Ракету запускали к югу, к западу, к востоку. А к северу нет – пока нет. При запуске к югу, на Антверпен, пеленг – около 173°. К востоку, на испытаниях в Пенемюнде, – 072°. При запуске к западу, на Лондон, – около 260°. Применяем параллельные линейки – и недостающий (или, если угодно, «результирующий») пеленг выходит что-то в районе 354°. Этот запуск подразумеваем всеми прочими, призрачный запуск, который, по логике мандалы, уже произведен в строжайшей секретности – или же будет произведен.
Посему участники Конференции Ширного Сосунка, как ее впоследствии назовут, сидят над картой со своими инструментами, сигаретами и соображениями. Нечего ухмыляться. Пред вами одна из величайших минут дедукции в послевоенной разведке. Мехико настаивает на системе измерений, при которой длина вектора пропорциональна числу запусков по нему. Томас Гвенхидви, неизменно чуткий к событиям в географическом пространстве, желает учесть запуски (тоже к востоку) 1944 года в Близне, что сместит стрелку к северу от 354° – и еще ближе к истинному северу, если включить также запуски на Лондон и Норидж с Валхерена и из Ставерена.

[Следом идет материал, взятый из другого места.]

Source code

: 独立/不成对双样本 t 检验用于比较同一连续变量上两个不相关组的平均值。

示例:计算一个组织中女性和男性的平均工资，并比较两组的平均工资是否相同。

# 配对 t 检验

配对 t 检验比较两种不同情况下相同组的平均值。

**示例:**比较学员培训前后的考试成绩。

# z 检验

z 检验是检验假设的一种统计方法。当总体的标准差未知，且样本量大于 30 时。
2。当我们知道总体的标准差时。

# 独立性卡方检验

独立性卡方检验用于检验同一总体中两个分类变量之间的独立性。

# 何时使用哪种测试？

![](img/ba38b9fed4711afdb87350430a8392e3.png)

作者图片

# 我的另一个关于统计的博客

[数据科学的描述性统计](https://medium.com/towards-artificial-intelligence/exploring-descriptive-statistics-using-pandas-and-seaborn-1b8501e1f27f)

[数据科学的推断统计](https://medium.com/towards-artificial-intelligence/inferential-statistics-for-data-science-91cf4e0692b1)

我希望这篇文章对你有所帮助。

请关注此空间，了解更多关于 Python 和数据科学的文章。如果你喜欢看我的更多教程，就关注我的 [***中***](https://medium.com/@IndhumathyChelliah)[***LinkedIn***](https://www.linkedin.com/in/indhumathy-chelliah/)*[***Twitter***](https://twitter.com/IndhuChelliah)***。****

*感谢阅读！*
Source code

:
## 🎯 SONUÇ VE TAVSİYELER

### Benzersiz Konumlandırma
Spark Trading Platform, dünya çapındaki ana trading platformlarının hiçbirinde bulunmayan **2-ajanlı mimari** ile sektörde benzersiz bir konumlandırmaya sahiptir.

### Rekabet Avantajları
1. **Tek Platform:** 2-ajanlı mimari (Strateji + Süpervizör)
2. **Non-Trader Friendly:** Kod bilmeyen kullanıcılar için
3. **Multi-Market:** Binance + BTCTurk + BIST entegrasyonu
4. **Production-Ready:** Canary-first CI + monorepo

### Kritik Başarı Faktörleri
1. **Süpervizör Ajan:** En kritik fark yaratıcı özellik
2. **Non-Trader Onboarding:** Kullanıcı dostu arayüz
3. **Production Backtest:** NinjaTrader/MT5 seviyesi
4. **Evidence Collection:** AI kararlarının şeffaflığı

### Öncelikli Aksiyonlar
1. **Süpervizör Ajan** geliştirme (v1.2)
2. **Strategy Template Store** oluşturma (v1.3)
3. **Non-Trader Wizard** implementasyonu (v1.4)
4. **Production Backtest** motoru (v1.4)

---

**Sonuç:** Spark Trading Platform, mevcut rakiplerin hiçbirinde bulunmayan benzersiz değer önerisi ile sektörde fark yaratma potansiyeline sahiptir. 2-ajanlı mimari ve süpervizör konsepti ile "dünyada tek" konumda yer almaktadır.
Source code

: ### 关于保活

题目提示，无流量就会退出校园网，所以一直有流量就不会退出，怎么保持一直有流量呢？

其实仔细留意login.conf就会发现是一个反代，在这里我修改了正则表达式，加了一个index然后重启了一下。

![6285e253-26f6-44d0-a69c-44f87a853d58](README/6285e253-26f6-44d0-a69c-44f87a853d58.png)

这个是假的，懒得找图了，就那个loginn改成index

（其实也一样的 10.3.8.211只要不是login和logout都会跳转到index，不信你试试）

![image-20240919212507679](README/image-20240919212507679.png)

Факты и интуиция – и, вероятно, рудименты нецивилизуемого ужаса, какой гнездится в нас, в каждом из нас, – указывают на 000°, истинный Север. Ну а куда еще запускать 00000?
Только вот в чем беда: что проку от пеленга, даже мифически-симметричного пеленга, если не знаешь, откуда запускалась Ракета? Получаем тонкую грань в 280 км, что протянулась с востока на запад по рябому лицу Зоны, и эта грань бесконечно сметается, упорствует, размывается, поблескивает, невыносимая, никак не успокоится…
Итак, Под Знаком Ширного Сосунка. Качкий полноцветный портрет отвратно толстомясого слюнявого младенца. В одном кулаке-студне Ширный Сосунок держит истекающую салом ветчинную ляжку (простите, свинки, ничего личного), другой рукой тянется к человечьему Материнскому Соску, что появляется слева, – взгляд прикован к надвигающейся титьке, рот открыт в ликовании, зубки острые и чешутся, в глазах остекленело ЕДАчавкчавкдамнямммм.
Роджер склоняется к мысли, что это детский портрет Джереми. Джереми, который Знает Все, простил Джессику за то, что была с Роджером. У Джереми тоже случилась интрижка-другая, он понимает, он у нас без предрассудков, все-таки Война обрушила некие барьеры, викторианские штучки, если позволите (сказочка, выдуманная теми же шутниками, что изобрели знаменитый Поливинилхлоридный Плащ)… а это что еще такое, Роджер, он с тобой
– А цап ли
– Э-э,
– У тя никада… никада не было осчусчения, как будто че-т хочет тебя
– Цап. – Он пьян. Свихнулся. Нельзя подпускать его к Джессике ежу понятно эти математики они как гобоисты на
Ага,
Хорошо, хорошо. На Джереми уже свалилось другое беспроигрышное испытание – в назначенном углу парка напрыгнули два безработных коверных в белом гриме и при параде и давай колошматить друг друга исполинскими (футов 7–8) пенорезиновыми пенисами – искусно вырезанными, естественных цветов. Фантастические эти фаллосы оказались удачным вложением средств. Роджер и матрос Будин (когда тот в городе) переплюнули концерты АЗМВ. И неплохо подзаработали: поглядеть, как лупят друг друга два паяца, по окраинам северных немецких деревень собираются толпы. Зернохранилища – пустые по большей части – выпирают над крышами там и сям, простирают деревянную висельную руку в предвечернее небо. Солдаты, гражданские и дети. Хохочут во все горло.